Extrait choisi:
Tesla ne lancera pas immédiatement son système de conduite autonome (Full Self-Driving) en France. Dans un réponse publiée le 22 juillet sur la plateforme gouvernementale Agorale Ministre des Transports Philippe Tabarot estime que les garanties de sécurité restent insuffisantes. Il ne s’agit toutefois pas d’une interdiction définitive : les discussions techniques avec Tesla et plusieurs pays européens se poursuivent en ce moment même.
La gestion de la vitesse inquiète la France
FSD peut gérer la direction, les changements de voie, les intersections, l’accélération et le freinage, mais il ne transforme pas la voiture en véhicule autonome. Tesla rappelle elle-même que le conducteur doit rester attentif et prêt à prendre le contrôle. Le système est déjà disponible aux Pays-Bas, en Lituanie, en Estonie, au Danemark et en Belgique.

La France pointe particulièrement la gestion de la vitesse via le FSD. Philippe Tabarot déclare ainsi que le logiciel peut suivre le rythme de la circulation et rouler à 70 km/h sur une route limitée à 50 km/h, sans demande explicite du conducteur. Dans certains cas, l’écart pourrait atteindre 50 % au-dessus de la limite. Cette critique rejoint les polémiques suscitées par les profils de conduite plus agressifs de la FSD.

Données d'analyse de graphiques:
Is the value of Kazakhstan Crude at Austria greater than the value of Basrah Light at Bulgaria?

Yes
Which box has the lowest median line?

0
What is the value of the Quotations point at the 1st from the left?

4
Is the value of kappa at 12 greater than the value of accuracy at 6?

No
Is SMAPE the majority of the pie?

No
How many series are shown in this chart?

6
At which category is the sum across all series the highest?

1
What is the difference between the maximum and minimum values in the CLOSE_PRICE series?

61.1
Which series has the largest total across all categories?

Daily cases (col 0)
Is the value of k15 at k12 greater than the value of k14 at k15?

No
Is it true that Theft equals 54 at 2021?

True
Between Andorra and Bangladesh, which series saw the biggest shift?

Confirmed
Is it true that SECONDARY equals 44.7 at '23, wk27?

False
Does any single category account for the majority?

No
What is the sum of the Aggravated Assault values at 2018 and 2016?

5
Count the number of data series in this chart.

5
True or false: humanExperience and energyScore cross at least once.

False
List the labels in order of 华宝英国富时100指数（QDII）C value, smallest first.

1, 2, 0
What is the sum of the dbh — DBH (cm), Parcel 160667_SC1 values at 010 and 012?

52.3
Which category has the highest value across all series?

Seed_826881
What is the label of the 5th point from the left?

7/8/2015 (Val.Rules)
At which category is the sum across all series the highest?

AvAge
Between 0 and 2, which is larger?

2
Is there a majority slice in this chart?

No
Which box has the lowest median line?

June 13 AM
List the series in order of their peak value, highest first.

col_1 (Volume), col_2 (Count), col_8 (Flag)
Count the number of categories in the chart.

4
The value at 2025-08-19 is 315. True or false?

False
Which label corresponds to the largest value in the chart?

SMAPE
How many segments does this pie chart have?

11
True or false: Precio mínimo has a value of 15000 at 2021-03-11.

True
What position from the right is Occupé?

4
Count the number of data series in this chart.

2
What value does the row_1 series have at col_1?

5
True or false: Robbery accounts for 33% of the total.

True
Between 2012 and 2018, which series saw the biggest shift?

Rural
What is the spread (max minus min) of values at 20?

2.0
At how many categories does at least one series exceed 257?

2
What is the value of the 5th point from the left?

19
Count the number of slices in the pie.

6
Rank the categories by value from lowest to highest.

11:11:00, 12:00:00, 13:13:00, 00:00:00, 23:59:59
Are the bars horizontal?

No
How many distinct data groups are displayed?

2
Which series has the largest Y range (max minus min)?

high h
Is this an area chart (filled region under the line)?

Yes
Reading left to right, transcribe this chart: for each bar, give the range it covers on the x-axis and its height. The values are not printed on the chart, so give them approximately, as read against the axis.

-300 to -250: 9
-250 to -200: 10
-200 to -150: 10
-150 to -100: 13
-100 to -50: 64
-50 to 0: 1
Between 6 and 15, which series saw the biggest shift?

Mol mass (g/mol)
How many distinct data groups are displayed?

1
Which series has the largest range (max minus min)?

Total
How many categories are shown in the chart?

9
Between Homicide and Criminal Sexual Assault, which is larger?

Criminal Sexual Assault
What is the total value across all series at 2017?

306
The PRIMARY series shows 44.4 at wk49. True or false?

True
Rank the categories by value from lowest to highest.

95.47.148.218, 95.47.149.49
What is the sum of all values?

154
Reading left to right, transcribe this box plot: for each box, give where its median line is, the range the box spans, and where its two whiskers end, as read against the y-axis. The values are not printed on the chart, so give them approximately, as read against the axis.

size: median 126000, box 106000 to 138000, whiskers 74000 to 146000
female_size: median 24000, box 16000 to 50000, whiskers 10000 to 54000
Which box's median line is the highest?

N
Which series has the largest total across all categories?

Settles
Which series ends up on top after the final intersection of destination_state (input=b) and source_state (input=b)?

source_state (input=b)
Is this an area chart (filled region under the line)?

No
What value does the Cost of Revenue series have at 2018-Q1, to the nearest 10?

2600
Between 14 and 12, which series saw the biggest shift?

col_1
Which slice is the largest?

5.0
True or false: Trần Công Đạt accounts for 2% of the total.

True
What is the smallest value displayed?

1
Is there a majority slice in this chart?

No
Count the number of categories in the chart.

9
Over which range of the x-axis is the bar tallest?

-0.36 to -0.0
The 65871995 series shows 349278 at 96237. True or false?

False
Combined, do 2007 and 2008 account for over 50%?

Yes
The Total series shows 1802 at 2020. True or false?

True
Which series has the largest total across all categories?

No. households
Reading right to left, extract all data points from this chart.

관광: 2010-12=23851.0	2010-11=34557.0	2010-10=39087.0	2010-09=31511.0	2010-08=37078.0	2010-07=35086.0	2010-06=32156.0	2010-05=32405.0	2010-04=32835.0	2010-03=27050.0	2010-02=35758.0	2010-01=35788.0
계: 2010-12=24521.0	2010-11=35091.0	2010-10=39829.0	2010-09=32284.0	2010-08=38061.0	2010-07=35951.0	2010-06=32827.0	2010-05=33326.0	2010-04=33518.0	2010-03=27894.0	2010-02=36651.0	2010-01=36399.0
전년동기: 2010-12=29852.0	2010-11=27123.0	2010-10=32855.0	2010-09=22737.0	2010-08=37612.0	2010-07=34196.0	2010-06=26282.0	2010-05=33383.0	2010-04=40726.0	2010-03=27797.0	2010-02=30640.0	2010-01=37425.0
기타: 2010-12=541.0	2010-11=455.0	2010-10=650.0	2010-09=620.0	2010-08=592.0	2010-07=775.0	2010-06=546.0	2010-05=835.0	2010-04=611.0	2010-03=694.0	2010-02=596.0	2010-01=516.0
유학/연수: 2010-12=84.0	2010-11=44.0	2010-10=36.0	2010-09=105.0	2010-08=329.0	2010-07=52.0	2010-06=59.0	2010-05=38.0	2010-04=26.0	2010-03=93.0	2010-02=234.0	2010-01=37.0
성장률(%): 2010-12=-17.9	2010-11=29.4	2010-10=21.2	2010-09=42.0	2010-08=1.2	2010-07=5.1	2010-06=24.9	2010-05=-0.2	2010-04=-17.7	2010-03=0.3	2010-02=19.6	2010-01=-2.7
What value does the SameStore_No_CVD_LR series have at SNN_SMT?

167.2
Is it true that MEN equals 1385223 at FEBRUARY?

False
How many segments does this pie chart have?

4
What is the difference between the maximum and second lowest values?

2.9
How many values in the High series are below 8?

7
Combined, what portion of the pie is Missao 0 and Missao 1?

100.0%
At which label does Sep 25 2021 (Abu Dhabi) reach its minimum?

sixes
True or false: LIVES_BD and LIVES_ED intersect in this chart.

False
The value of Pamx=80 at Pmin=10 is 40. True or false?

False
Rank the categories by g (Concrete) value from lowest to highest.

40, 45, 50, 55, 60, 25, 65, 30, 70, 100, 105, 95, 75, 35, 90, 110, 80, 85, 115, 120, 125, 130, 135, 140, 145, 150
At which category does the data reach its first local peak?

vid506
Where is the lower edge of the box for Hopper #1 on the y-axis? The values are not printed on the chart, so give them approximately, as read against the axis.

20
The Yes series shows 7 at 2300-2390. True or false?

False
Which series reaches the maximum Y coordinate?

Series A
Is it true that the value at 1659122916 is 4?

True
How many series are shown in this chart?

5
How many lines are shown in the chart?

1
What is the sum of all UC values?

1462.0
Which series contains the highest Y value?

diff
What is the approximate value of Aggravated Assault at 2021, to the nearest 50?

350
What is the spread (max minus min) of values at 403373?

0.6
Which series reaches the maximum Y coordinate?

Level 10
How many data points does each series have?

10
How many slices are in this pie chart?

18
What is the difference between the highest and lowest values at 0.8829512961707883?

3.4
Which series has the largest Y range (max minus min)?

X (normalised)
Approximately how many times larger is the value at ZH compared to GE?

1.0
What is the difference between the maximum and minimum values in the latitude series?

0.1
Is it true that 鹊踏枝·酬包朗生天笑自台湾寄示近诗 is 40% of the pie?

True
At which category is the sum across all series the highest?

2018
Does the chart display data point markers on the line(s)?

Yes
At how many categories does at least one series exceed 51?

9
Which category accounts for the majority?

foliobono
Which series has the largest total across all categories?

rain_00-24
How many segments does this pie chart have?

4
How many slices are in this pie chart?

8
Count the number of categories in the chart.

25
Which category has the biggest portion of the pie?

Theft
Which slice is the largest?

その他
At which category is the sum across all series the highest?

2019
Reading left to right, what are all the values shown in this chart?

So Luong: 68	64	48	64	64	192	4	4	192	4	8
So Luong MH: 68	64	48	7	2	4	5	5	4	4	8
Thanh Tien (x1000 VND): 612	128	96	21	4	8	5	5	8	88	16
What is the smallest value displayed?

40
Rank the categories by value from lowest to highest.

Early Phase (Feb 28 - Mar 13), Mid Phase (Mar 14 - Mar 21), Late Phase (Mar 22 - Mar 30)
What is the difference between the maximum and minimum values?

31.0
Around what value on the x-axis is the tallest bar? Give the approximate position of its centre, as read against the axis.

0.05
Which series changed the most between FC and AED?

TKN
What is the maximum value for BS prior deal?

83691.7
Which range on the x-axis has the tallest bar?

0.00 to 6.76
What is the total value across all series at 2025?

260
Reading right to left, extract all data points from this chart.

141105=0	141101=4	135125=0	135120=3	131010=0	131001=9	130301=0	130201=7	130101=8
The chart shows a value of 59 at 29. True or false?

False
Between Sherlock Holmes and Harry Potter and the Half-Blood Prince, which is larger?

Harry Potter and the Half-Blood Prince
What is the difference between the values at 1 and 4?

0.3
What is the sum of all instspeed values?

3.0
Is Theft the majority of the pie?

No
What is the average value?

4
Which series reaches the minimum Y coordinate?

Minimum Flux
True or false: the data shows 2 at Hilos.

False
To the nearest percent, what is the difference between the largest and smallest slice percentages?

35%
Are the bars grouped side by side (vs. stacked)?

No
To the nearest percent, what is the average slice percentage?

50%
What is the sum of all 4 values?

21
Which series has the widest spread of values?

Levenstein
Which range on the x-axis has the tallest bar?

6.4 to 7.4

Exercice: Recopiez mot pour mot l'extrait sur le système FSD de Tesla en France, en entier. Les données forment un ensemble à part, indépendant de l'extrait.

Réponse proposée:
Tesla ne lancera pas immédiatement son système de conduite autonome (Full Self-Driving) en France. Dans un réponse publiée le 22 juillet sur la plateforme gouvernementale Agorale Ministre des Transports Philippe Tabarot estime que les garanties de sécurité restent insuffisantes. Il ne s’agit toutefois pas d’une interdiction définitive : les discussions techniques avec Tesla et plusieurs pays européens se poursuivent en ce moment même.
La gestion de la vitesse inquiète la France
FSD peut gérer la direction, les changements de voie, les intersections, l’accélération et le freinage, mais il ne transforme pas la voiture en véhicule autonome. Tesla rappelle elle-même que le conducteur doit rester attentif et prêt à prendre le contrôle. Le système est déjà disponible aux Pays-Bas, en Lituanie, en Estonie, au Danemark et en Belgique.

La France pointe particulièrement la gestion de la vitesse via le FSD. Philippe Tabarot déclare ainsi que le logiciel peut suivre le rythme de la circulation et rouler à 70 km/h sur une route limitée à 50 km/h, sans demande explicite du conducteur. Dans certains cas, l’écart pourrait atteindre 50 % au-dessus de la limite. Cette critique rejoint les polémiques suscitées par les profils de conduite plus agressifs de la FSD.